-------- EXTRACTED INFORMATION --------

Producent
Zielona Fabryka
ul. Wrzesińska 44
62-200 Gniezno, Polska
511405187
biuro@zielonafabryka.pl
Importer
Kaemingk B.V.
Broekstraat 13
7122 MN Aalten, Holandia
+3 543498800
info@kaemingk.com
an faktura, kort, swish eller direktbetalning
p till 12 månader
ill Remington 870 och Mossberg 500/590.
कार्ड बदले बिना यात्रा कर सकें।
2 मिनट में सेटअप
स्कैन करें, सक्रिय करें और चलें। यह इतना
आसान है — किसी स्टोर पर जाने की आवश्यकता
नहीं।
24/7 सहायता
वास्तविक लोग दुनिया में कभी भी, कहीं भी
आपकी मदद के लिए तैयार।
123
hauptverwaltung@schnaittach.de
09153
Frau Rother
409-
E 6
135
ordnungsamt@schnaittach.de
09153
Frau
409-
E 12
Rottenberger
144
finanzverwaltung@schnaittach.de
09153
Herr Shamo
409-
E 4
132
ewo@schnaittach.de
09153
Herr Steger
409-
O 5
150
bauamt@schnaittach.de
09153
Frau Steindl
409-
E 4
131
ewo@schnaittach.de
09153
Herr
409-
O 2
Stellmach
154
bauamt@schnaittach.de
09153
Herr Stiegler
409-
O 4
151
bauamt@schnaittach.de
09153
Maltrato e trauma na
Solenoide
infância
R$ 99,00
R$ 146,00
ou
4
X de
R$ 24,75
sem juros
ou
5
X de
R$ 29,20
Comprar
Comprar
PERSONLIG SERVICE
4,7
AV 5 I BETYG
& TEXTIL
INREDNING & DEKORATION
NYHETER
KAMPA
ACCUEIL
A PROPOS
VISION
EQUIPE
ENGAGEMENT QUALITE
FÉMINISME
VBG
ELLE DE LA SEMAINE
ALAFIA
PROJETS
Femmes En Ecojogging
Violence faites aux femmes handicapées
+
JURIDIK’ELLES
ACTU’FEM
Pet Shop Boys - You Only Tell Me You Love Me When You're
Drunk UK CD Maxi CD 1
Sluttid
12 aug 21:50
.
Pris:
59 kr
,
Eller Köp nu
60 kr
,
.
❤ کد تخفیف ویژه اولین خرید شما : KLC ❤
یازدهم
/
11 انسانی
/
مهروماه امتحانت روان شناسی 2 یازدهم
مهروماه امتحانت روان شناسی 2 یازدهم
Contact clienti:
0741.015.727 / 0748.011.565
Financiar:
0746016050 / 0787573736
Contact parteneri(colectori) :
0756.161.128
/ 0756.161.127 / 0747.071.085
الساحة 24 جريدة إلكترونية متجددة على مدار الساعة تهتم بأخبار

--------

Copy out, unchanged, the part of the listing that opens with its very first line and closes with the line containing "p till 12 månader".

• TASK RESPONSE:
Producent
Zielona Fabryka
ul. Wrzesińska 44
62-200 Gniezno, Polska
511405187
biuro@zielonafabryka.pl
Importer
Kaemingk B.V.
Broekstraat 13
7122 MN Aalten, Holandia
+3 543498800
info@kaemingk.com
an faktura, kort, swish eller direktbetalning
p till 12 månader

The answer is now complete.